I don't peel organic apples but I do peel apples that might have been sprayed with pesticides. Peeling many small apples is more work than peeling a few big ones, and if you're going to be making a lot of pies with peeled apples, you might want to invest in a peeler-corer-slicer gizmo. Anyway, my next step is to slice each apple into quarters from top to bottom, and use my smallest sharp knife to cut the little core sections out. Then I cut each quarter lengthwise into about four slices.

The apples require a bigger bowl than the crust. When I'm finished slicing them, I throw in a small handful of flour, which will absorb liquid as the apples cook, and a few dashes of cinnamon. Shake or stir it all together and you're ready for the crust.


1 Cup whole wheat pastry flour
1 Cup white flour
one stick butter
some salt
extra flour for rolling

You can substitute almost anything for the whole wheat pastry flour, and the white flour will still hold it together. If you substitute anything for the white flour, it's going to be hard or impossible to roll it out. If you don't want any gluten, you should press the dough in the pan for the bottom crust and do a crumble top.

Add the salt to the flour, then cut the butter in with your fingers, or you can use one of those metal tools. When the lumps of butter are about the size of peas or cornflakes, gradually sprinkle water in while gently lifting the flour through it. The rule for flaky crust is to work the dough as little as possible. It also helps if the water is ice cold. You lose flakiness if the butter melts.

Add water until the dough is just barely wet enough that if you roll it into a ball it doesn't crumble apart. Now separate it into two balls, one maybe a third larger than the other. These are your top and bottom crust. Shape them into patties and put the larger one on a flat surface for rolling out.

You can use a traditional rolling pin, but I've found that a wine bottle works surprisingly well. A metal water bottle full of cold water is great. You will probably need more flour than you think. I spread some on the counter, roll the crust a bit, flip it, roll it more, then add more flour, because the original flour gets absorbed in the dough.
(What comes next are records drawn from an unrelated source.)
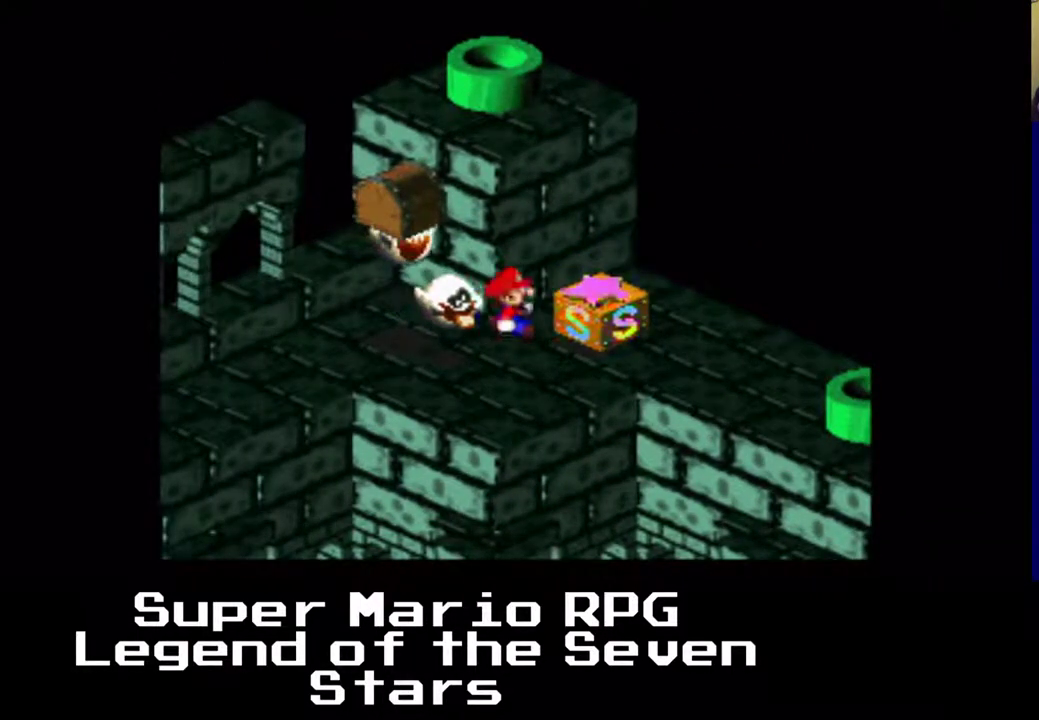
{"buttons": ["X", "DPAD_UP"], "left_stick": "center", "events": [[267, "DPAD_UP", "up"], [350, "DPAD_RIGHT", "down"], [450, "DPAD_UP", "down"], [483, "DPAD_RIGHT", "up"]]}
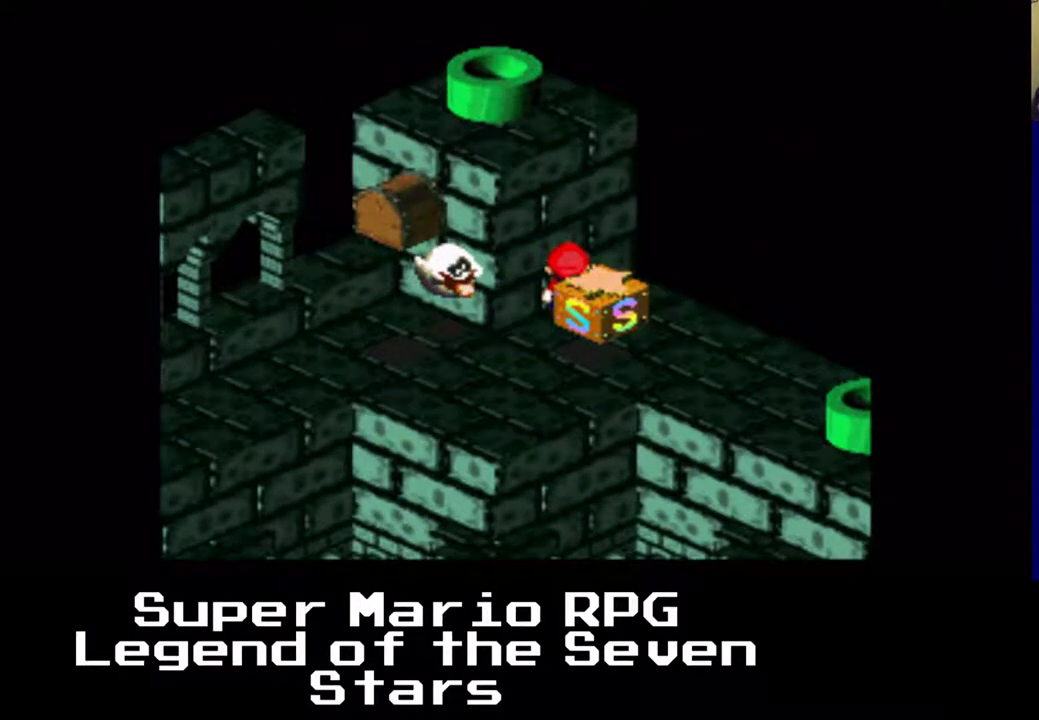
{"buttons": ["X"], "left_stick": "center", "events": [[183, "DPAD_UP", "up"]]}
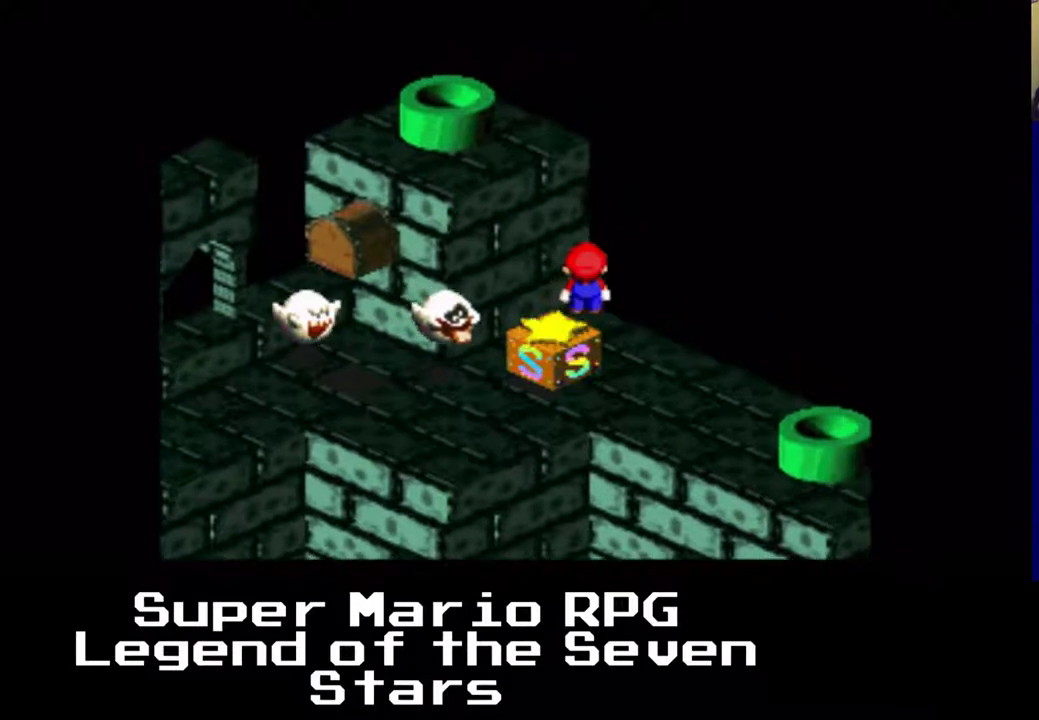
{"buttons": ["X"], "left_stick": "center", "events": []}
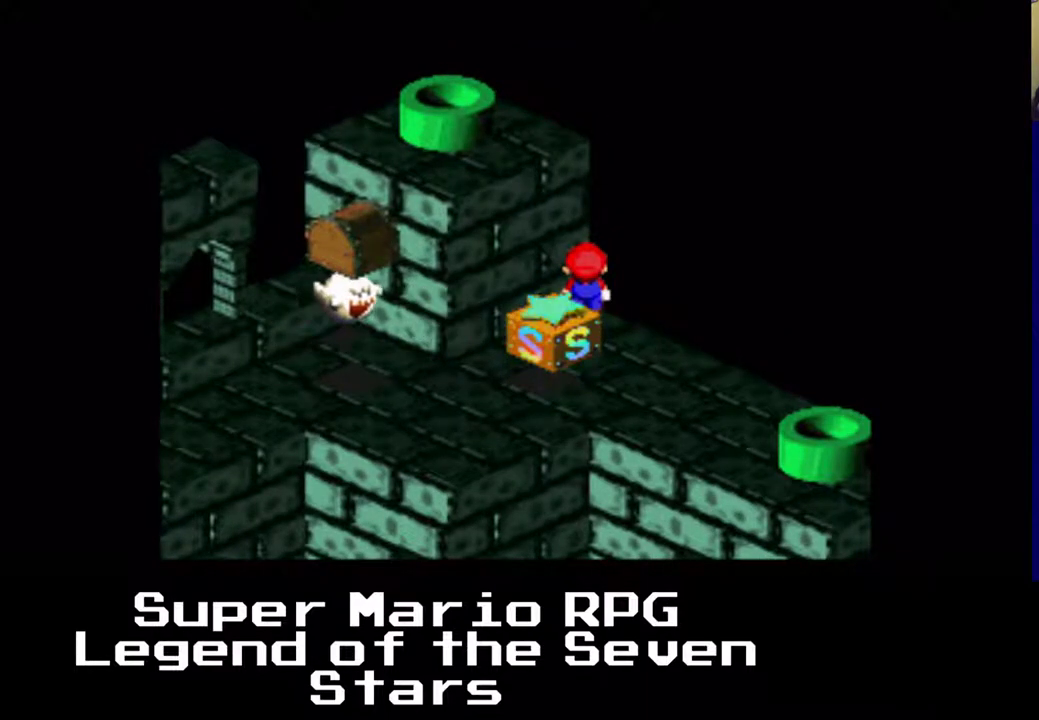
{"buttons": ["X", "DPAD_LEFT"], "left_stick": "center", "events": [[50, "DPAD_LEFT", "down"], [300, "DPAD_DOWN", "down"], [317, "DPAD_LEFT", "up"], [400, "DPAD_LEFT", "down"], [433, "DPAD_DOWN", "up"]]}
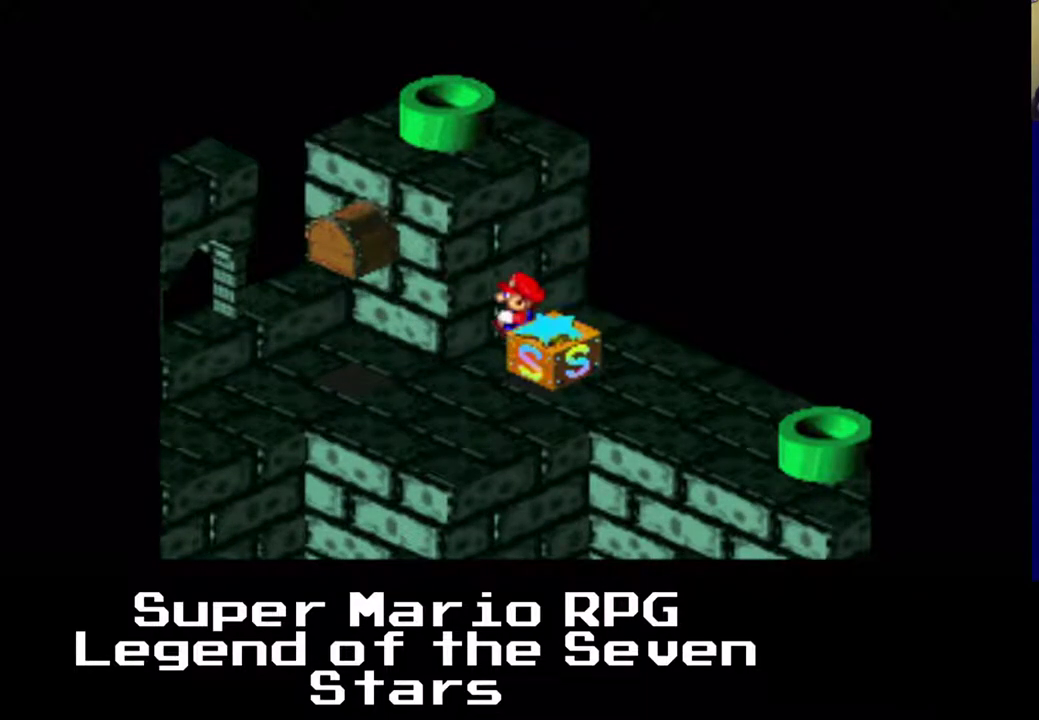
{"buttons": ["X", "DPAD_LEFT"], "left_stick": "center", "events": []}
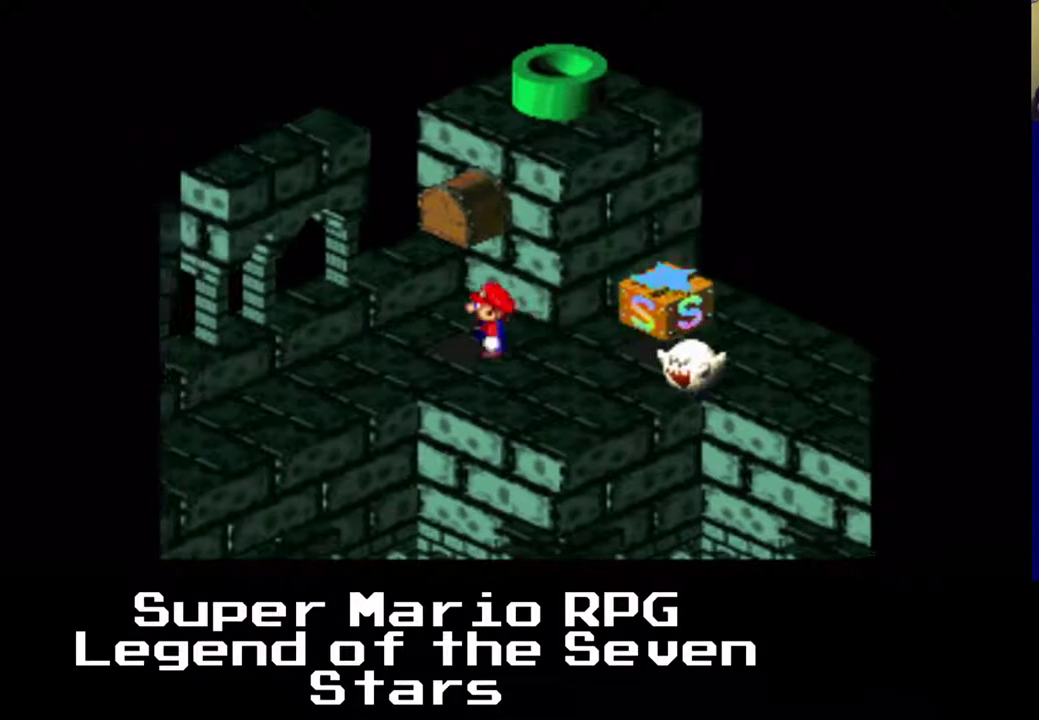
{"buttons": ["X", "DPAD_LEFT"], "left_stick": "center", "events": []}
You need to keep both sides floured. Start rolling with light pressure and work up to heavier pressure as it gets flatter. What you're aiming for is a circle close enough in size to what you need that you don't have to trim the edges. This is a skill that comes with many crusts. You'll probably get nowhere near a circle and have to trim and patch.

There's nothing wrong with a patched-together pie crust. It tastes the same and you can't even see the patching unless it's on the top crust. Even after making hundreds of crusts, I often end up patching if I'm using all whole grain flour. If you're good, you can use all the dough in the crust, but if you have trimmings left over, you can just bake them as pie crust crackers. I would put them in for the last 15 or 20 minutes of baking the pie.

So roll out the bottom crust, wipe a thin coat of oil or butter in the pie pan, and put the crust in. Then roll out the top crust the same way. Then put the apples in and put on the top crust. If you've used enough apples they will rise above the edges and the pie will bulge at first, but the apples will cook down. Some people like to do a little sculpture at the edge of the pie where the top and bottom crusts join. I just press them roughly together. The important thing is to not leave any cracks low enough that the filling can run out of the bottom crust and down the inside of the pan. If it does, you'll just get a carmelized spot. Also you should cut a few artistic slits in the top crust to let the steam out.

I like to heat the oven to 425°F, lower it to 400 right when I put the pie in, then lower it to 375 after 10 or 15 minutes. Total baking time can run anywhere from 35 minutes to an hour. Having made hundreds of apple pies, taking the pie out at the right time is the only thing I still struggle with. You want the thick crust on the edge to be done through, but the top and bottom of the crust to not be burnt, and most people like the apples neither crunchy nor soggy. One way to test the apples is to take the pie out and stick a knife in. Note that they'll continue cooking a bit after the pie comes out. I really think the best way to know when to take the pie out is to train your nose and go by smell. If you start eating it and the crust is still gummy, it's not a disaster to put it back in the oven.